Fashion for Good lance un projet sectoriel pour évaluer les alternatives aux PFAS
Fashion for Good, société d'investissement dans la mode régénérative basée à Amsterdam, a lancé le projet DW(O)R-X. Cette initiative collaborative vise à établir une référence sectorielle pour les finitions déperlantes et oléofuges durables (DW(O)R) sans PFAS, répondant ainsi à la demande croissante d'alternatives plus sûres à ces produits chimiques persistants.
Le projet évaluera neuf produits chimiques sans PFAS sur trois aspects : la performance, l'impact environnemental et le coût. Il introduit également un nouveau cadre de test conçu pour mieux refléter l'utilisation réelle, en intégrant des conditions et des taches pertinentes pour les vêtements de sport et d'outdoor, telles que la terre, la crème solaire et la sueur.
Le projet DW(O)R-X réunit des marques telles qu'Adidas et C&A, aux côtés de partenaires de fabrication, de fournisseurs de produits chimiques et de la société de test SGS. Son objectif est de générer des données comparables afin d'aider les marques, les usines et les fournisseurs à prendre des décisions d'approvisionnement plus éclairées.
Dans un communiqué, Katrin Ley, directrice générale de Fashion for Good, a déclaré : « Le défi pour l'ensemble de l'industrie n'est pas seulement d'éliminer progressivement les PFAS : il s'agit de s'assurer que nous ne les remplaçons pas par une substance tout aussi préoccupante que nous maîtrisons moins bien. Actuellement, les marques et les usines gèrent cette transition sans références actualisées pour comparer ces alternatives. »
Elle a ajouté que l'initiative fournirait « des tests de performance reflétant l'utilisation réelle, une évaluation d'impact complète et une meilleure compréhension des structures de coûts. C'est ainsi que nous favorisons des décisions éclairées et un réel progrès vers une chimie plus sûre à grande échelle ».
C&A, l'une des marques participantes, a rappelé qu'elle « n'autorisait pas l'utilisation intentionnelle de PFAS dans ses produits depuis de nombreuses années », tout en soulignant que « l'élimination progressive des PFAS dans l'ensemble du secteur nécessite une action coordonnée sur toute la chaîne de valeur ».
L'enseigne a ajouté que le projet fournirait « un cadre de référence rigoureux pour évaluer les alternatives en termes de performance, d'impact environnemental et de coût », contribuant à créer une base de connaissances commune pour soutenir la transition de l'industrie vers des produits chimiques plus sûrs.

CONSIGNE –
Extrayez de l'article sur le projet DW(O)R-X le passage qui commence aux mots « L'enseigne a ajouté » et s'arrête après les mots « chimiques plus sûrs. », sans rien y changer.

Entrées de données collectées:
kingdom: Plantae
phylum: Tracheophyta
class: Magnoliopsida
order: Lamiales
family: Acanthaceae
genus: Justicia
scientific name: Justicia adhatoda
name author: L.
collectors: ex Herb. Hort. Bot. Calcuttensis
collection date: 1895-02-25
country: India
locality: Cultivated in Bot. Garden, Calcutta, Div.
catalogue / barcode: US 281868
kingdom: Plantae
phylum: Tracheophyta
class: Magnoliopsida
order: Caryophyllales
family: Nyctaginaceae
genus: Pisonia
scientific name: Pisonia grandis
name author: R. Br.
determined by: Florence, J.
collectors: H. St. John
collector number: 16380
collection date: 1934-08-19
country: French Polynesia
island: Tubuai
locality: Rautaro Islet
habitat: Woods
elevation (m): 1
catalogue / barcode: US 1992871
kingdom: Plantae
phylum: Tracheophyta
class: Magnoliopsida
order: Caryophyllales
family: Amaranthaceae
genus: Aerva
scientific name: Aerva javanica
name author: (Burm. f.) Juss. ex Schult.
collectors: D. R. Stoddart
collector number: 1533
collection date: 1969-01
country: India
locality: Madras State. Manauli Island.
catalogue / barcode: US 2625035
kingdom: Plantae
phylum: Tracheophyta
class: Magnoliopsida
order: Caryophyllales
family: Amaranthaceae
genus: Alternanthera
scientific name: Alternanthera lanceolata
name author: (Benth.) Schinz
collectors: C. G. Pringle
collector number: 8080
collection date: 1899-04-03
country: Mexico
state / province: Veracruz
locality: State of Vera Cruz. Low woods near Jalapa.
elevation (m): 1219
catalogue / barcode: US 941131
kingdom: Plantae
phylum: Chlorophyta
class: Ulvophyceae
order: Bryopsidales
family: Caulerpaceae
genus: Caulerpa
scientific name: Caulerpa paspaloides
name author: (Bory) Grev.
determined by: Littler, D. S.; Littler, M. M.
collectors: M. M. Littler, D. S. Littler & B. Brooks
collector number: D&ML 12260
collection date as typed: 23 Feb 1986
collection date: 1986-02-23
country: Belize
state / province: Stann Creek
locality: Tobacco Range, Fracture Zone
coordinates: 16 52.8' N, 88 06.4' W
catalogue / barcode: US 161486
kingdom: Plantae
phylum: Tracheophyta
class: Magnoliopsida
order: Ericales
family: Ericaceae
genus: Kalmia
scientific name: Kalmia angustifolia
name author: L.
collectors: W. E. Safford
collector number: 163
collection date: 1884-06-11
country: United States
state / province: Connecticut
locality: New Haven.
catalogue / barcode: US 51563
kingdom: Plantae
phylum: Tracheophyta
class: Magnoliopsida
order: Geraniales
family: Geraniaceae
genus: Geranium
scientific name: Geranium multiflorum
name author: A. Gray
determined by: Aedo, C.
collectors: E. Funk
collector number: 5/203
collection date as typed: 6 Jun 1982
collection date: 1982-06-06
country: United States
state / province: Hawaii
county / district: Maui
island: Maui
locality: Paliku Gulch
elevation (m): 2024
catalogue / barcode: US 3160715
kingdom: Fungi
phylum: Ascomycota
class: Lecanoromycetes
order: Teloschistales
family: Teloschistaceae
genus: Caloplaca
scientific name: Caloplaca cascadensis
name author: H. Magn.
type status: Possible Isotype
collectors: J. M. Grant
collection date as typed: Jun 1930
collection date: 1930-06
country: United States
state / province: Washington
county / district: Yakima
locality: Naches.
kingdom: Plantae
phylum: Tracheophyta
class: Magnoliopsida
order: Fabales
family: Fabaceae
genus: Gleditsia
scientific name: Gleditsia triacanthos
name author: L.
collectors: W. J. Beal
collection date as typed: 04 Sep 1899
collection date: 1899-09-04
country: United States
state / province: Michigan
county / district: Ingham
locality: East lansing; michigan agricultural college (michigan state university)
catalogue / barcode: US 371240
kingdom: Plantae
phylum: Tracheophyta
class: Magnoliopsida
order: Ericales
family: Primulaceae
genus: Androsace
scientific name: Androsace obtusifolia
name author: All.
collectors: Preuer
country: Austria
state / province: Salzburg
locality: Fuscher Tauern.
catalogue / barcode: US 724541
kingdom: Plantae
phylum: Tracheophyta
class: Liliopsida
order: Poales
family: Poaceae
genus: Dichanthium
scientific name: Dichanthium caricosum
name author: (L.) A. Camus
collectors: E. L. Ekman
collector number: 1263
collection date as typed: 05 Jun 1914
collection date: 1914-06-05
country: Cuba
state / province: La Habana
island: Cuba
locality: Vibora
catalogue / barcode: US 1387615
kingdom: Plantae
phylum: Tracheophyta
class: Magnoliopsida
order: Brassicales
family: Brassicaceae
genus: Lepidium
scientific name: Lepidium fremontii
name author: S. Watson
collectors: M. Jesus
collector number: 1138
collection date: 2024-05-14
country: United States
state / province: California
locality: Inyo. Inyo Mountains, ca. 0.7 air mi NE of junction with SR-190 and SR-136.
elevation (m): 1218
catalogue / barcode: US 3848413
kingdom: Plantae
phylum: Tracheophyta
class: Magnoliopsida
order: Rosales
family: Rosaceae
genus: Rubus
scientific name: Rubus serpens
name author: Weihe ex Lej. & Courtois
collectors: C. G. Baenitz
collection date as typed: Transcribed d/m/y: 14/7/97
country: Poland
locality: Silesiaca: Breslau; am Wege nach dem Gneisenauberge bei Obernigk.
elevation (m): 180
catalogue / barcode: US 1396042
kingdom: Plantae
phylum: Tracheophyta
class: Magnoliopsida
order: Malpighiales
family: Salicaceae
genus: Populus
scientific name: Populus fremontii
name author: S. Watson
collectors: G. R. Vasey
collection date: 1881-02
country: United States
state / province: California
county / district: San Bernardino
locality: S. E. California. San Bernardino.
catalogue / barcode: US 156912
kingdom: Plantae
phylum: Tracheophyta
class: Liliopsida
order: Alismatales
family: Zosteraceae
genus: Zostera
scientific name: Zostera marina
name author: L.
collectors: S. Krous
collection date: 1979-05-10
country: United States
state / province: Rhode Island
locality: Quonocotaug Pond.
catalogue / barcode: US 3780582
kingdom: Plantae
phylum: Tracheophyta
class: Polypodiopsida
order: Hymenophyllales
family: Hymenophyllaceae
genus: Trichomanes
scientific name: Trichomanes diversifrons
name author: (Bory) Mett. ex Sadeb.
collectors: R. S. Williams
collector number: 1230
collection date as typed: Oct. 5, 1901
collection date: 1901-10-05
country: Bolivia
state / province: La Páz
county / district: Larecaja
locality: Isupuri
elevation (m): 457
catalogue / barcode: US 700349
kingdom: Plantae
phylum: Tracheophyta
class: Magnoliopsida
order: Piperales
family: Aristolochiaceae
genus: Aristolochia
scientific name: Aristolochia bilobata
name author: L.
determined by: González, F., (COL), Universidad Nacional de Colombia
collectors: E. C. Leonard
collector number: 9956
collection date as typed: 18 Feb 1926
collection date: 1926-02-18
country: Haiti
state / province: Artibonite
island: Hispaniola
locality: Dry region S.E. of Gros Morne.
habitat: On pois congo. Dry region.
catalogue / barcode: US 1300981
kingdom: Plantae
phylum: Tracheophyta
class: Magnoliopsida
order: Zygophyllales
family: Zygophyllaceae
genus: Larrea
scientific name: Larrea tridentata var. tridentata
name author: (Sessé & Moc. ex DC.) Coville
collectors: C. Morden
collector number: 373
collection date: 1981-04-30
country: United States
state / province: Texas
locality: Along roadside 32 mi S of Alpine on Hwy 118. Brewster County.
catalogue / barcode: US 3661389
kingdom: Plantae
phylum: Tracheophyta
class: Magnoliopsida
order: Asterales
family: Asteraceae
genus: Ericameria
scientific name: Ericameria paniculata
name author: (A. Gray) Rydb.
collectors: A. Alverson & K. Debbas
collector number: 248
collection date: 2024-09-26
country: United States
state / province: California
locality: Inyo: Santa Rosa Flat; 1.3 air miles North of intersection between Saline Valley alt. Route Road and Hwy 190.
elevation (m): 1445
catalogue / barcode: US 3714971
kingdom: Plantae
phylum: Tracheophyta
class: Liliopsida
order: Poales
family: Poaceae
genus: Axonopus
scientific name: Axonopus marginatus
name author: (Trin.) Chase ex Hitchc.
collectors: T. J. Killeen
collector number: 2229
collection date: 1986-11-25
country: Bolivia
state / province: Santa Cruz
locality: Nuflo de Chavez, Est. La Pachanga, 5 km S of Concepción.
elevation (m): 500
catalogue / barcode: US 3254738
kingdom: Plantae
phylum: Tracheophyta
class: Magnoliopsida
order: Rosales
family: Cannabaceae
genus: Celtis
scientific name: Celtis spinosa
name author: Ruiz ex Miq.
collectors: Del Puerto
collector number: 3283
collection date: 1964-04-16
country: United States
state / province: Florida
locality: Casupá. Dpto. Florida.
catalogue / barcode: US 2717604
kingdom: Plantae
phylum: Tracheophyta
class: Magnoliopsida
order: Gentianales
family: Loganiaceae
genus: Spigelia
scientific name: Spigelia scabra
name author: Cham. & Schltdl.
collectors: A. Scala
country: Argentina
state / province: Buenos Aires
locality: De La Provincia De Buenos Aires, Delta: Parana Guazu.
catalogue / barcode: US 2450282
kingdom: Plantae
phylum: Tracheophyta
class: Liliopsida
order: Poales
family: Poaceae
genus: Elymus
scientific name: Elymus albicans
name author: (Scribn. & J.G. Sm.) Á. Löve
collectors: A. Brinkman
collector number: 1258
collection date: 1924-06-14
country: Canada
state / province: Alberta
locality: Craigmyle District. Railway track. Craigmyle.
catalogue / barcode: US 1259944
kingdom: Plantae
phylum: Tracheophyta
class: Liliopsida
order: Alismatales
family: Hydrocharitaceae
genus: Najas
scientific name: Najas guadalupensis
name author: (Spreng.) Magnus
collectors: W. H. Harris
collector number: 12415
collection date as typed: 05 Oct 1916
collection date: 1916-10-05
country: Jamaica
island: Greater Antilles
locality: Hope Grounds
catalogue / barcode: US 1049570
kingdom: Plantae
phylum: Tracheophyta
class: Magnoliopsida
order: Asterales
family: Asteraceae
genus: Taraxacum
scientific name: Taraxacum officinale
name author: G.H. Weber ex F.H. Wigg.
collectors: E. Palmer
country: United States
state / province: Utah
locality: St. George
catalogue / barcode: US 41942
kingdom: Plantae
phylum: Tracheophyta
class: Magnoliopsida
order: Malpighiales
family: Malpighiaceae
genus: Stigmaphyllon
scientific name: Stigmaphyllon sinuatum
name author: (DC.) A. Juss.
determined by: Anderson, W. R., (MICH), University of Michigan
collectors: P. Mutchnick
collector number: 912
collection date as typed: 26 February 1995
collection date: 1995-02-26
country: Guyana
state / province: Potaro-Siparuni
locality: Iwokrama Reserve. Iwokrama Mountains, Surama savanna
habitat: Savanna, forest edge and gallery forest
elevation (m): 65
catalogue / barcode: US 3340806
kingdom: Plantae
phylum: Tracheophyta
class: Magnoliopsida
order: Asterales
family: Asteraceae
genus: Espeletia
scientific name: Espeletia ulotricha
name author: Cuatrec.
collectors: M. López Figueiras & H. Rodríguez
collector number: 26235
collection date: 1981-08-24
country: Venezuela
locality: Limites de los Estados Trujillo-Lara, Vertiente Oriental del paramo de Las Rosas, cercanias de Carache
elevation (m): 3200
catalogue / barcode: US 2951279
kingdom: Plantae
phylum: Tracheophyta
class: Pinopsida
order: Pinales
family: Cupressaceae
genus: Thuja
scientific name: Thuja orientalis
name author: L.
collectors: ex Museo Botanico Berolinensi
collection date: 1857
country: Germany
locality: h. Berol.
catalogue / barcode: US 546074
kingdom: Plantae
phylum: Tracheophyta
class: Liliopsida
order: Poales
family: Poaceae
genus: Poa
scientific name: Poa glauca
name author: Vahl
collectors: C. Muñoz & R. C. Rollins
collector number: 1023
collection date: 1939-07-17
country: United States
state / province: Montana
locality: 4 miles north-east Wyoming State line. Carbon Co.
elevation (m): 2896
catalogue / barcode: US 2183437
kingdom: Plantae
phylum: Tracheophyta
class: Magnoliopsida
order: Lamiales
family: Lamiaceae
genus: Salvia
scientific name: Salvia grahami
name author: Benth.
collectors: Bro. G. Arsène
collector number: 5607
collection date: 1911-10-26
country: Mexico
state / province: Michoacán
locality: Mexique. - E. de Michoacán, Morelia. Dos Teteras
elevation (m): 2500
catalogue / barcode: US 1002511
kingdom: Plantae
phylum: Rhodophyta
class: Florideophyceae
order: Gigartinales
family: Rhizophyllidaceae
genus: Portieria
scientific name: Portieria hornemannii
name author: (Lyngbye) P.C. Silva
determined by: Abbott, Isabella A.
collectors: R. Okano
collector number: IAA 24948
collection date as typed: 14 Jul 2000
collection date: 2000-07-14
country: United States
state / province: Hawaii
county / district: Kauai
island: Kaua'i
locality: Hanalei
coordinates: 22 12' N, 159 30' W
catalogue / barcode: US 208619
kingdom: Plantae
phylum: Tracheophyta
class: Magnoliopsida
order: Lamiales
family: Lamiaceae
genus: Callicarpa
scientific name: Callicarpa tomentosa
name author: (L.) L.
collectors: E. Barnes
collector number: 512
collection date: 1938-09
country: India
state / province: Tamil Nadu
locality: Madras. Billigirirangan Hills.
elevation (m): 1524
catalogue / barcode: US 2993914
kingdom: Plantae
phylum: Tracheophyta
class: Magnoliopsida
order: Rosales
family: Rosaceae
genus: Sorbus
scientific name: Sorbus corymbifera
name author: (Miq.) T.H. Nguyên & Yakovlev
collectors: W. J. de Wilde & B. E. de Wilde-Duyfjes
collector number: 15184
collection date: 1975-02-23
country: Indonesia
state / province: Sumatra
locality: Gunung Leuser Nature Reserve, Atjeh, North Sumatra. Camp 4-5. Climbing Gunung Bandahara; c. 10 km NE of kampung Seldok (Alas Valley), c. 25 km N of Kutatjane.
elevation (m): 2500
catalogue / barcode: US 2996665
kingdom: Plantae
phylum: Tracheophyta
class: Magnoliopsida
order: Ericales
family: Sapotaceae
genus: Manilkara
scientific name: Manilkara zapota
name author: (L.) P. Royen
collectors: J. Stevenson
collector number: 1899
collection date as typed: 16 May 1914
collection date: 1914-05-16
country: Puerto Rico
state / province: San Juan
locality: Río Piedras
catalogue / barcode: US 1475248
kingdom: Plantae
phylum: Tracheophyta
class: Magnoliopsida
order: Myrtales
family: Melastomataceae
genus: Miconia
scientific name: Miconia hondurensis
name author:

RÉSULTAT ATTENDU –
L'enseigne a ajouté que le projet fournirait « un cadre de référence rigoureux pour évaluer les alternatives en termes de performance, d'impact environnemental et de coût », contribuant à créer une base de connaissances commune pour soutenir la transition de l'industrie vers des produits chimiques plus sûrs.